Leading Ladies: Linda Johnson
By Barrett Baker
Mayor, City of Suffolk
Linda Johnson chuckles when asked what initially stoked her political aspirations. The truth of the matter is she never expected to be in politics at all. In fact, she was a teacher when she first got out of school and eventually began a career in real estate. She is currently with Berkshire Hathaway Towne Realty and has been a member of the Board of Realtors and the National Association of Realtors since 1986. She was originally appointed to be Suffolk’s first female mayor on July 5, 2006 after representing the Sleepy Hole Borough for two terms. Johnson became Suffolk’s first directly elected mayor on January 5, 2009, was re-elected for a second term in 2012, and a third term in 2016.
Johnson started in real estate because she wanted to do something that was on “fair ground” when it came to doing something that women could do as well as men and be rewarded for exactly what you did. It was that kind of forward thinking that eventually got her appointed to the Office of the Mayor. “In 2000, the Sleepy Hole Borough representative, who was the only woman on the City Council at the time, decided that she was going to step down,” says Johnson. “I somehow got on a committee that met for breakfast once a week to find someone to run in her place. We asked a number of people to run, including my husband, but for whatever reason, no one chose to do that.
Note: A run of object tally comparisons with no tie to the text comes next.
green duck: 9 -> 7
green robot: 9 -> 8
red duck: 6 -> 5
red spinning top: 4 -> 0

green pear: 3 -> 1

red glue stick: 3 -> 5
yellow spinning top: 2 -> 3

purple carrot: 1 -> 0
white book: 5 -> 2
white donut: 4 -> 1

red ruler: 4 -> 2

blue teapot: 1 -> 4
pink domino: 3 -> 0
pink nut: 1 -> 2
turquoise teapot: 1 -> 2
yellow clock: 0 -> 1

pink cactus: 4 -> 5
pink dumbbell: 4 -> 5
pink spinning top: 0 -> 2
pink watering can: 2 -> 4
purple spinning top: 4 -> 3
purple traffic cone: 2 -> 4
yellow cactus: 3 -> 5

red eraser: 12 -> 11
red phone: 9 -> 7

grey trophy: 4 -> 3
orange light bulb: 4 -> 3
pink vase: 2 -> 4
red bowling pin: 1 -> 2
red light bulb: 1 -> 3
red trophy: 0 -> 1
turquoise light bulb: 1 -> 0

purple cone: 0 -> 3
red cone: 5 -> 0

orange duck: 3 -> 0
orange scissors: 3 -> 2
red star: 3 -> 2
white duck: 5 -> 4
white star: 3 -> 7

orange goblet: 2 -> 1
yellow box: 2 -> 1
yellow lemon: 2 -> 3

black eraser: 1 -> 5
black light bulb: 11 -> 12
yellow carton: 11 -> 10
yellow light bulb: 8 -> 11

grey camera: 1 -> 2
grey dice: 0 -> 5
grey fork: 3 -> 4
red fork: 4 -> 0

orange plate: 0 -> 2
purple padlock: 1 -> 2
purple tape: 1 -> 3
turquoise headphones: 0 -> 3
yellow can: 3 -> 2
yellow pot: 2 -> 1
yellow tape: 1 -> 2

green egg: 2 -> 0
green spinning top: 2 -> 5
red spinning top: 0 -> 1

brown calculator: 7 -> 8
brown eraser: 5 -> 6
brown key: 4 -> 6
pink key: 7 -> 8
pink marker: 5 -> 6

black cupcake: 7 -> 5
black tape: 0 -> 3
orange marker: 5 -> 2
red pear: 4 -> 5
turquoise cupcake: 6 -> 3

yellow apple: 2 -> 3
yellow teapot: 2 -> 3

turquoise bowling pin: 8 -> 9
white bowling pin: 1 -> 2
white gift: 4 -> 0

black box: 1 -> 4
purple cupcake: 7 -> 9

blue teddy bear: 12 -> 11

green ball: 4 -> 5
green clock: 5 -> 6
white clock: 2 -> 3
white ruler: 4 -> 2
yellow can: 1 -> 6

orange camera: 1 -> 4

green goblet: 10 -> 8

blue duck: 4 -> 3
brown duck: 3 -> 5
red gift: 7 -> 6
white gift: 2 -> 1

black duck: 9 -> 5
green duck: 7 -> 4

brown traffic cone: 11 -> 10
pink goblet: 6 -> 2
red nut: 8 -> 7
One morning while we were meeting for breakfast someone said, ‘Well, why don’t you do it?’ And I said, ‘I really hadn’t thought about it, but maybe I will.’ That’s truly how I got into politics.”
After being appointed to her first term and re-elected three times since, it’s safe to say that Johnson’s involvement as mayor is more than just a matter of being in the right place at the right time. “I am very, very proud of the position of where our city is today,” Johnson says. “We now have two AAA ratings for financial strength, and we’re working hard toward our third one. I’m also proud of where we’re going with the city. We’re growing, our economic development is coming together, and all of the pieces are working together. The other thing I’m really proud of is our regional transportation initiative. I’ve been the chair for the Transportation Planning Organization for two years, and we’ve done some very significant things together as a team. Oftentimes I think the cities of Hampton Roads are accused of not working well together, but I personally don’t see that. I think we’re all working very well together.”
Photo by Jim Pile
As a woman, Johnson has had her share of obstacles along the way. But she has created an attitude that is undeniably someone to reckon with. “A lot of times in life, some people are just not ready for women to be in a position of power, and I learned that early on. I’ve had people say to me, ‘Why do you think a woman should be in that position?’ and I reply, ‘Why not?’ So, I know that sometimes I have to think about how I’m going to approach something because men and women approach things differently. But I think that’s the case with all people when it comes to different personalities and different ways of doing things. We all just have to learn how to work with one another. I really don’t stop to think that much of myself as a woman. I just hope that I’m doing the best job I can do and that I can prove myself as an individual and a human being. Being a woman is certainly part of it, and I’m proud of that, but I think we don’t need to let it hamper us in any way or make us feel that we’re different. You just have to open your eyes and seize opportunities when they come your way.”